(Exercise text Opens)

If your business model is to produce anything… you’re going to do so profitably.
If it’s profitable, you can scale to infinity. If it’s unprofitable… well then you’re out of business. And some other company will take that market share in their endeavor to be profitable.
That’s the beauty of capitalism.
But what if your business is to mine Bitcoin? Mining means using computers to solve difficult mathematical equations.
The price of Bitcoin has to be greater than the cost to mine it. That includes the mining rigs and electricity, among other things.
Well, in the perverse world of how carbon credits get distributed, Bitcoin Miner Riot Platforms Inc. made millions from… not mining Bitcoin?
From Bloomberg (emphasis added):
“Bitcoin miner Riot Platforms Inc. made millions of dollars by selling power rather than producing the tokens in the second quarter as the crypto-mining industry continued to grapple with the impact of low digital asset prices.
The Castle Rock, Colorado-based company had $13.5 million in power curtailment credits during the quarter, while generating $49.7 million in mining revenue. Riot booked $27.3 million in power curtailment credits last year and $6.5 million in 2021 from power sales to the Electric Reliability Council of Texas, which is the grid operator for the Lone Star state…
…The miner, which operates one of the world’s largest Bitcoin mining facilities in Texas, has made tens of millions of dollars during the hottest months in the state as power demand reached record high amid the heat waves.”
It’s a concept you won’t find too often. Get paid more doing nothing than doing what your business was incorporated for. Odd.
But you can’t fault Riot Platforms. Their incentive is to make money. Plain and simple.
If they’re going to get paid to sit on their hands, then so be it. They have every right and incentive. We’re not going to fault them. That’s capitalism.
It’s just ironic.
(This section was inspired by Bloomberg’s Matt Levine. Levine is one of the best financial writers of our generation. So we recommend you read his take on the subject here.)
3) The Battle For IPOs
The all-clear sign was given back in June.
We’re talking about the green light to take your company public.
Markets have been ripping. And stock prices have been soaring on their first days as public companies.
Now, there’s a frenzy amongst the exchanges.
The Wall Street Journal calls it the “IPO Awakening.”
From The Wall Street Journal:
“The fight between the New York Stock Exchange and Nasdaq to win new stock listings is raging again, in another sign the market for initial public offerings is perking up after a long slumber.

(Exercise text Closes)

*Required work*
a – Write out the part of the text on Bitcoin mining and IPOs starting at "(This section was" and ending at "your company public.".
b – In the text on Bitcoin mining and IPOs, how much did Riot Platforms have in power curtailment credits during the second quarter?

(Data Opens)

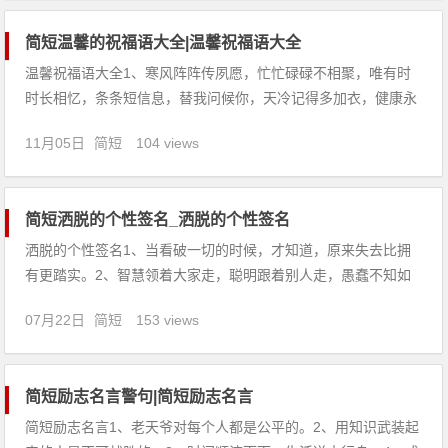
简短温馨的祝福语大全|温馨祝福语大全
温馨祝福语大全1、寒风阵阵传夙愿，忙忙碌碌不相聚，唯有时
时长相忆，条条短信息，替我问候你，天冷记得多加衣，健康永
远是第一！2、风轻轻，带走无声的岁月。雨静静，唱出思念你
11月05日
简短
104 views
的歌。云轻轻，漫步在有你的世界。朋友，谢谢你陪我走过每个
春暖花开的季节。3、气温非常低，保重好身本，天冷多添衣，
不要冒险抵，晚
简短洒脱的个性签名_洒脱的个性签名
洒脱的个性签名1、当看破一切的时候，才知道，原来失去比拥
有更踏实。2、智慧领着大家走，聪明跟着别人走，愚蠢不知如
何走。3、要假装多少次失忆才会真的不被记起。4、他们曾经暧
07月22日
简短
153 views
昧，他们几时暧昧。5、没有什么永远，没有什么很久，找个借
口，谁都可以先走。6、听我们的歌，看我们的回忆，流自己的
泪，痛
简短励志名言警句|简短励志名言
简短励志名言1、老天爷对每个人都是公平的。2、用知识武装起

(Data Closes)

*Task-by-task solutions*
a –
(This section was inspired by Bloomberg’s Matt Levine. Levine is one of the best financial writers of our generation. So we recommend you read his take on the subject here.)
3) The Battle For IPOs
The all-clear sign was given back in June.
We’re talking about the green light to take your company public.

b – $13.5 million